WHAT TO PRODUCE:
Reproduce the records below word for word, leaving out the pictures.
[Opening EXTRACTED INFORMATION section]
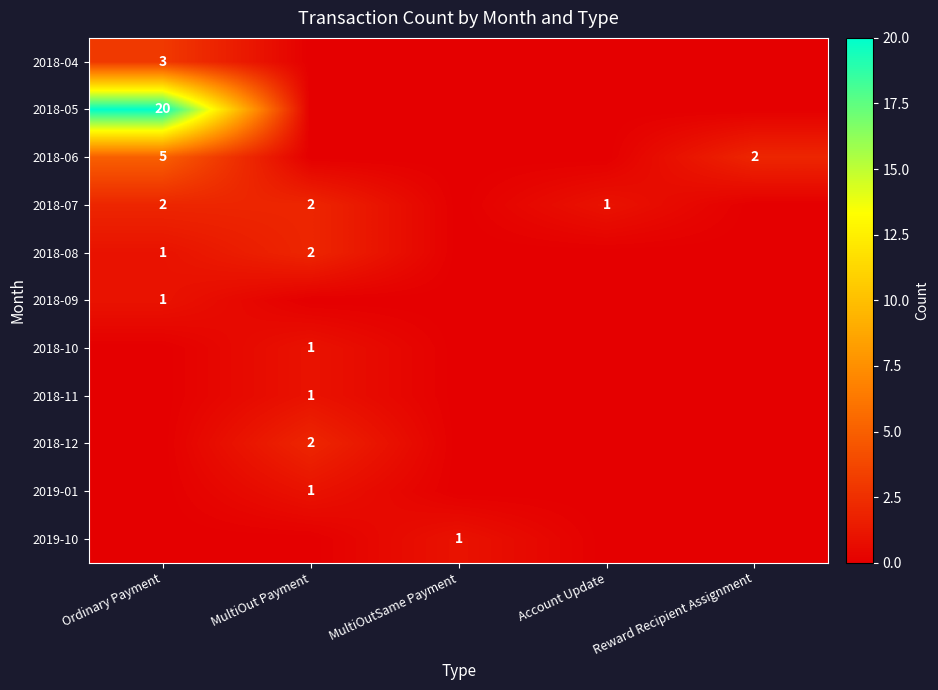

True or false: 2019-10 has a value of 1 at MultiOutSame Payment.

True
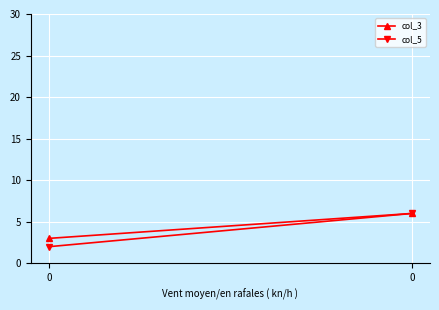

What is the sum of all col_3 values?

9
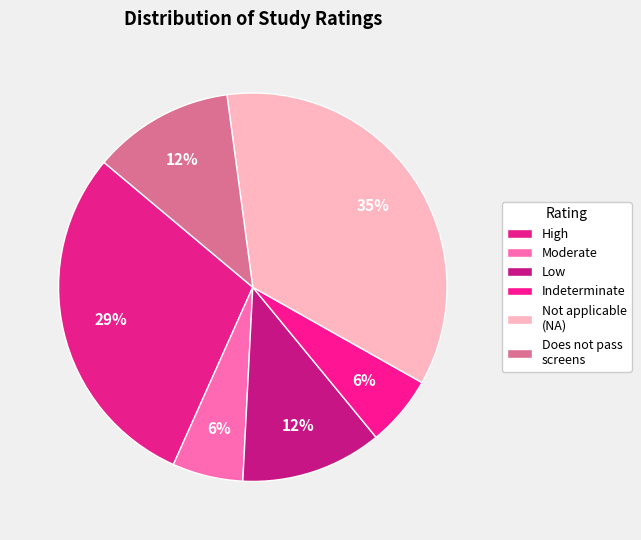

How many slices are in this pie chart?

6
[Closing EXTRACTED INFORMATION section]
TASK ANSWER:
True or false: 2019-10 has a value of 1 at MultiOutSame Payment.

True

What is the sum of all col_3 values?

9

How many slices are in this pie chart?

6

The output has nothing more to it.